→ **WHAT TO WORK ON**: Show each line of the records below where the word "none" occurs.

[Collected data entries]
:::

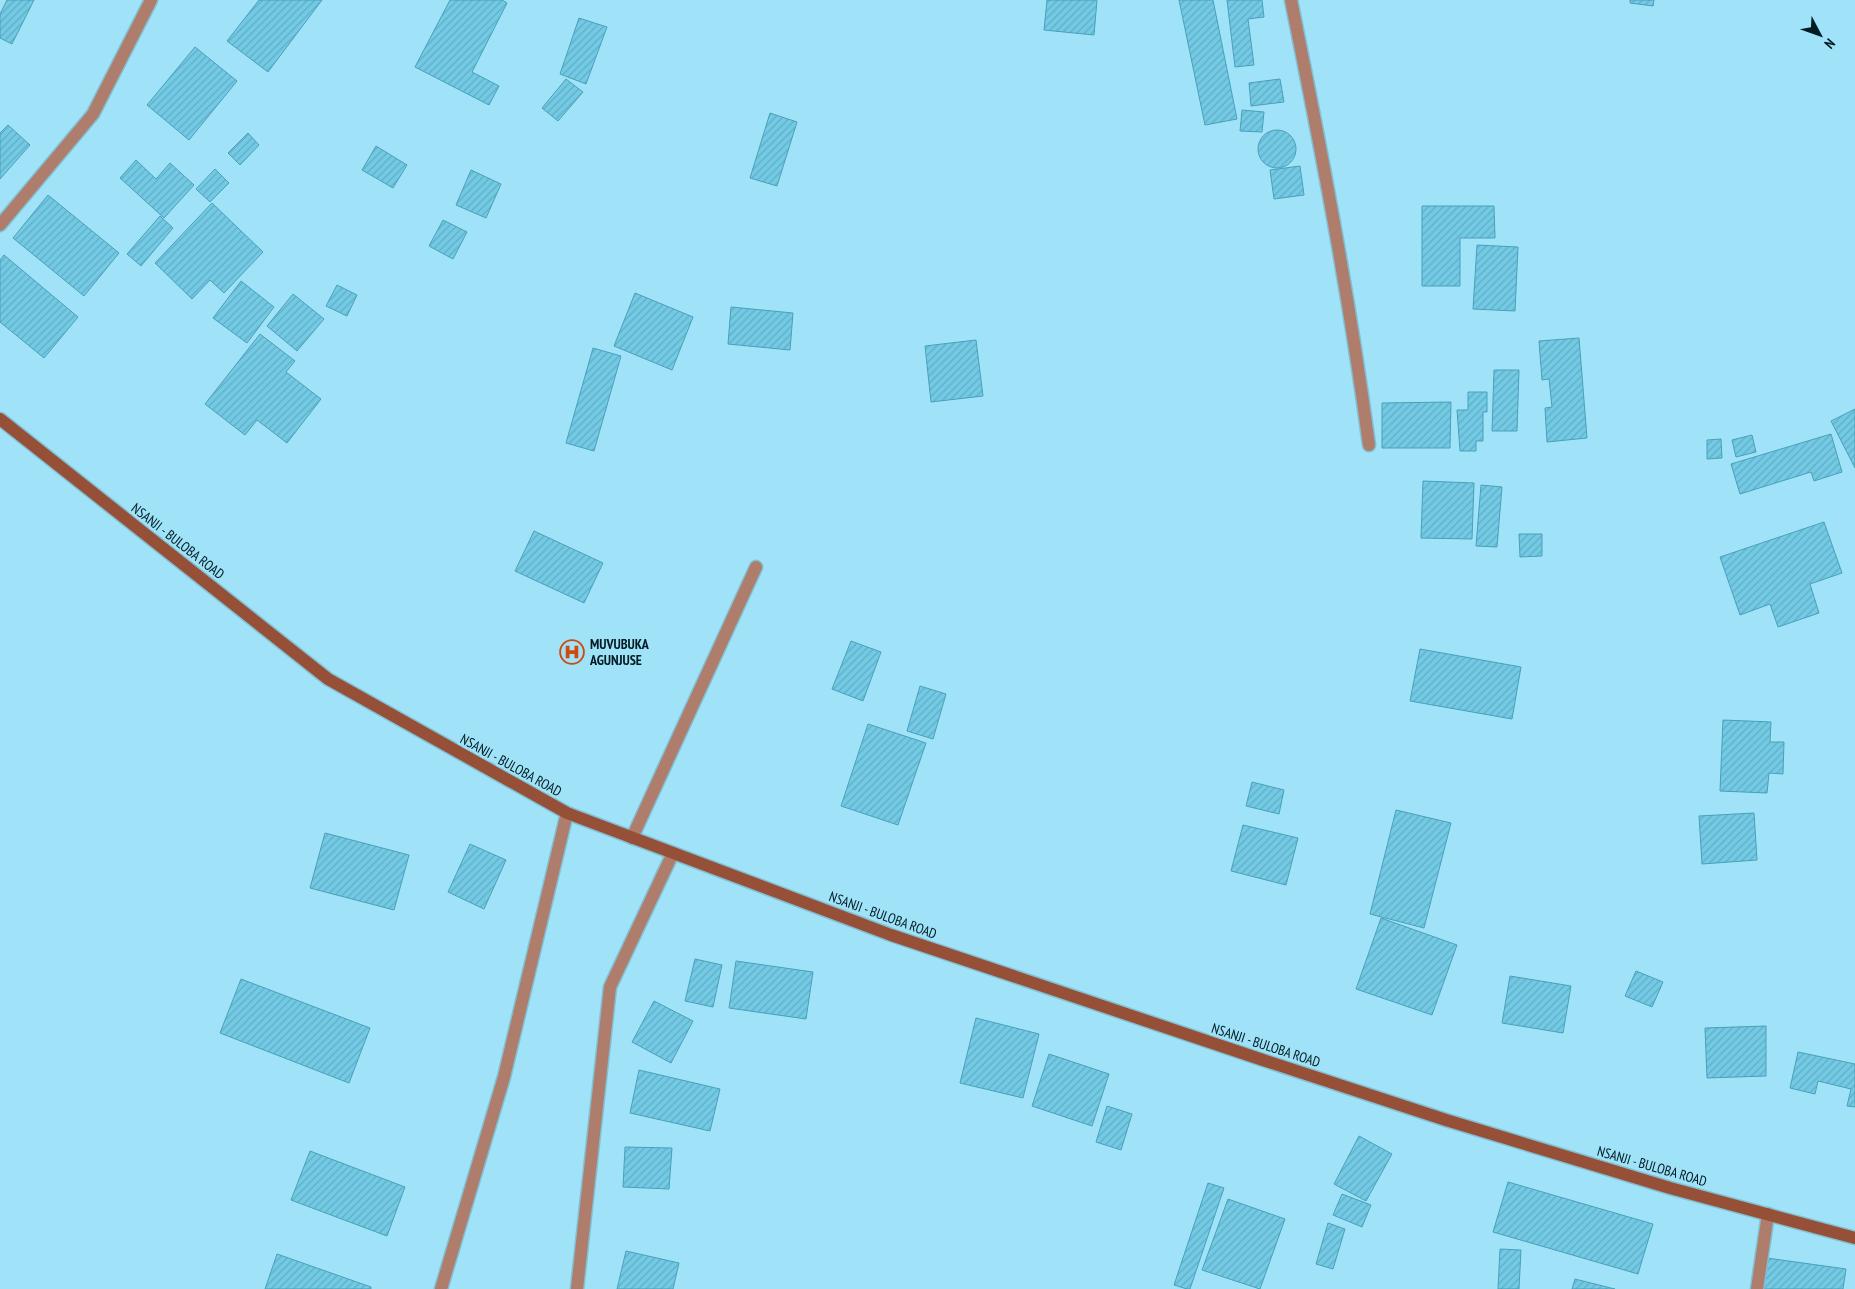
<svg xmlns="http://www.w3.org/2000/svg" width="1855" height="1289" font-family="'PT Sans Narrow',sans-serif">
<style>
.building{fill:url(#building-hatch);stroke:#48a0b9}
.lines{fill:none;stroke-linecap:round;stroke-linejoin:round}
.minor-casing{stroke:#83bfd2;stroke-width:15}
.secondary-casing{stroke:#83bfd2;stroke-width:15}
.minor{stroke:#ae7d6c;stroke-width:12}
.secondary{stroke:#965038;stroke-width:12}
.labels{text-anchor:middle;dominant-baseline:central;stroke-width:5;stroke-linejoin:round;paint-order:stroke}
.street-label{font-size:14px;fill:#011c23;stroke:#a0e3f8}
.poi-label{font-size:14px;font-weight:bold;fill:#011c23;stroke:#a0e3f8;text-anchor:start}
</style>
<defs>
<pattern id="building-hatch" width="6" height="6" patternUnits="userSpaceOnUse" patternTransform="scale(1.25)"><rect width="6" height="6" fill="#73cae4"/><path d="M-1 1l2-2M0 6l6-6M5 7l2-2" fill="none" stroke="#62adc3"/></pattern>
</defs>
<rect width="100%" height="100%" fill="#a0e3f8"/>
<g class="building">
<polygon points="7,0 34,0 12,44 0,38 0,14"/>
<polygon points="259,0 322,0 268,72 227,41"/>
<polygon points="450,0 502,0 507,3 472,72 499,86 489,105 415,67"/>
<polygon points="1047,0 1097,0 1094,35 1044,30"/>
<polygon points="1179,0 1213,0 1237,119 1205,125"/>
<polygon points="1227,0 1262,0 1264,17 1248,19 1254,65 1235,67"/>
<polygon points="1630,0 1654,0 1653,6 1630,3"/>
<polygon points="579,18 607,27 586,84 560,74"/>
<polygon points="195,47 237,81 189,140 147,105"/>
<polygon points="566,79 583,92 558,121 542,108"/>
<polygon points="1280,79 1284,102 1251,106 1249,83"/>
<polygon points="1242,110 1264,112 1262,132 1240,131"/>
<polygon points="770,113 797,122 777,186 750,178"/>
<polygon points="8,125 30,145 0,179 0,133"/>
<circle cx="1277" cy="149" r="19"/>
<polygon points="248,133 259,145 240,165 228,153"/>
<polygon points="376,146 407,165 393,188 362,170"/>
<polygon points="136,160 156,179 170,163 194,185 164,218 120,178"/>
<polygon points="1300,166 1304,195 1274,199 1270,170"/>
<polygon points="215,169 229,183 210,202 196,189"/>
<polygon points="471,170 501,184 486,218 456,205"/>
<polygon points="48,195 119,253 84,296 13,238"/>
<polygon points="212,203 263,252 224,293 210,280 192,299 155,263"/>
<polygon points="1422,206 1494,206 1495,238 1460,238 1460,286 1422,286"/>
<polygon points="160,216 173,228 141,266 127,254"/>
<polygon points="443,220 467,232 453,259 429,246"/>
<polygon points="1477,245 1518,247 1515,311 1473,309"/>
<polygon points="4,255 78,317 44,358 0,322 0,260"/>
<polygon points="241,281 274,307 247,343 213,318"/>
<polygon points="337,285 357,295 347,316 326,306"/>
<polygon points="635,293 693,317 672,370 614,346"/>
<polygon points="293,294 324,319 297,351 267,326"/>
<polygon points="731,307 793,313 790,350 728,344"/>
<polygon points="260,334 295,361 286,372 321,399 287,443 257,420 245,435 205,404"/>
<polygon points="1579,338 1587,438 1547,442 1545,408 1552,407 1549,379 1542,380 1539,341"/>
<polygon points="976,340 983,396 931,402 925,346"/>
<polygon points="593,348 621,356 594,451 566,443"/>
<polygon points="1494,370 1519,370 1517,431 1492,431"/>
<polygon points="1468,392 1487,392 1487,412 1483,412 1483,441 1476,441 1476,451 1460,451 1457,410 1468,410"/>
<polygon points="1451,402 1450,448 1382,448 1382,403"/>
<polygon points="1855,409 1855,468 1831,421"/>
<polygon points="1831,434 1842,472 1814,481 1811,472 1740,494 1731,464"/>
<polygon points="1752,435 1756,452 1736,457 1732,440"/>
<polygon points="1721,439 1722,458 1707,459 1707,440"/>
<polygon points="1423,481 1474,483 1472,539 1421,538"/>
<polygon points="1481,485 1502,487 1497,547 1476,546"/>
<polygon points="1824,522 1842,573 1810,584 1819,613 1778,627 1770,604 1740,615 1720,557"/>
<polygon points="534,531 603,563 584,603 515,571"/>
<polygon points="1519,534 1542,534 1542,556 1520,557"/>
<polygon points="851,641 881,652 863,701 832,689"/>
<polygon points="1420,649 1521,667 1512,719 1410,701"/>
<polygon points="920,686 946,694 933,739 907,731"/>
<polygon points="1723,720 1771,722 1770,742 1784,742 1783,774 1769,773 1767,793 1720,791"/>
<polygon points="868,724 926,743 898,825 841,806"/>
<polygon points="1252,782 1284,790 1279,814 1246,806"/>
<polygon points="1396,810 1451,823 1424,928 1370,914"/>
<polygon points="1754,813 1757,860 1702,864 1699,816"/>
<polygon points="1243,825 1298,838 1286,885 1231,871"/>
<polygon points="325,833 409,855 394,910 310,888"/>
<polygon points="470,844 506,860 484,909 448,892"/>
<polygon points="1381,918 1457,945 1432,1015 1356,989"/>
<polygon points="695,959 722,965 713,1007 685,1001"/>
<polygon points="736,961 813,972 806,1019 729,1008"/>
<polygon points="1636,971 1663,982 1652,1007 1625,996"/>
<polygon points="1510,976 1571,986 1563,1033 1502,1023"/>
<polygon points="241,979 370,1028 349,1083 220,1033"/>
<polygon points="654,1001 693,1021 671,1063 632,1042"/>
<polygon points="976,1018 1039,1034 1023,1098 960,1083"/>
<polygon points="1766,1026 1766,1076 1707,1078 1705,1028"/>
<polygon points="1798,1052 1855,1064 1855,1107 1847,1106 1851,1089 1818,1081 1815,1094 1790,1088"/>
<polygon points="1049,1054 1109,1074 1092,1126 1032,1106"/>
<polygon points="639,1070 720,1089 710,1131 630,1113"/>
<polygon points="1107,1106 1132,1114 1121,1150 1096,1142"/>
<polygon points="1359,1136 1392,1154 1366,1201 1334,1184"/>
<polygon points="625,1147 672,1148 669,1189 623,1187"/>
<polygon points="310,1151 405,1187 387,1236 291,1200"/>
<polygon points="1508,1182 1653,1224 1638,1274 1493,1232"/>
<polygon points="1208,1183 1224,1188 1190,1289 1187,1289 1174,1285"/>
<polygon points="1342,1194 1371,1205 1362,1227 1333,1215"/>
<polygon points="1228,1199 1285,1219 1260,1289 1202,1270"/>
<polygon points="1328,1223 1345,1229 1333,1269 1316,1264"/>
<polygon points="1500,1249 1521,1250 1519,1289 1498,1289"/>
<polygon points="626,1251 679,1263 673,1289 617,1289"/>
<polygon points="277,1254 371,1287 371,1289 265,1289"/>
<polygon points="1767,1258 1846,1269 1843,1289 1763,1289"/>
<polygon points="1575,1279 1615,1289 1572,1289"/>
</g>
<g class="lines">
<g class="minor-casing">
<g id="minor">
<path d="M 1291,0 C 1321,148 1349,295 1369,445"/>
<polyline points="0,225 93,114 151,0"/>
<polyline points="632,838 756,567"/>
<polyline points="441,1289 504,1077 567,813"/>
<polyline points="577,1289 610,987 673,853"/>
<polyline points="1757,1289 1768,1214"/>
</g>
</g>
<g class="secondary-casing">
<polyline id="secondary" points="0,419 328,679 567,813 891,935 1263,1060 1446,1120 1670,1188 1855,1238"/>
</g>
<use href="#minor" class="minor"/>
<use href="#secondary" class="secondary"/>
</g>
<defs>
<g id="hospital-ring" transform="scale(1.25)"><circle r="9.5" fill="#a0e3f8" stroke="#d04a0c" stroke-width="1.5"/><path d="M-5-5h3v3.5h4V-5h3V5h-3V1.5h-4V5h-3Z" fill="#d04a0c"/></g>
</defs>
<g fill-rule="evenodd">
<use href="#hospital-ring" x="572" y="652"/>
</g>
<g class="labels">
<g class="street-label">
<text transform="translate(178 541) rotate(38)">NSANJI - BULOBA ROAD</text>
<text transform="translate(511 765) rotate(29)">NSANJI - BULOBA ROAD</text>
<text transform="translate(883 915) rotate(20)">NSANJI - BULOBA ROAD</text>
<text transform="translate(1266 1045) rotate(18)">NSANJI - BULOBA ROAD</text>
<text transform="translate(1652 1166) rotate(16)">NSANJI - BULOBA ROAD</text>
</g>
<g class="poi-label">
<text x="590" y="644">MUVUBUKA<tspan x="590" dy="16">AGUNJUSE</tspan></text>
</g>
</g>
<g transform="translate(1820 35) rotate(131)" stroke="#a0e3f8" stroke-width="4" paint-order="stroke">
<path d="M0-4L9 19L0 12L-9 19Z" fill="#011c23"/>
<text y="-8" font-size="14" font-weight="bold" text-anchor="middle" fill="#011c23">N</text>
</g>
</svg>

:::

→ **COMPLETED EXERCISE**:
.lines{fill:none;stroke-linecap:round;stroke-linejoin:round}
<pattern id="building-hatch" width="6" height="6" patternUnits="userSpaceOnUse" patternTransform="scale(1.25)"><rect width="6" height="6" fill="#73cae4"/><path d="M-1 1l2-2M0 6l6-6M5 7l2-2" fill="none" stroke="#62adc3"/></pattern>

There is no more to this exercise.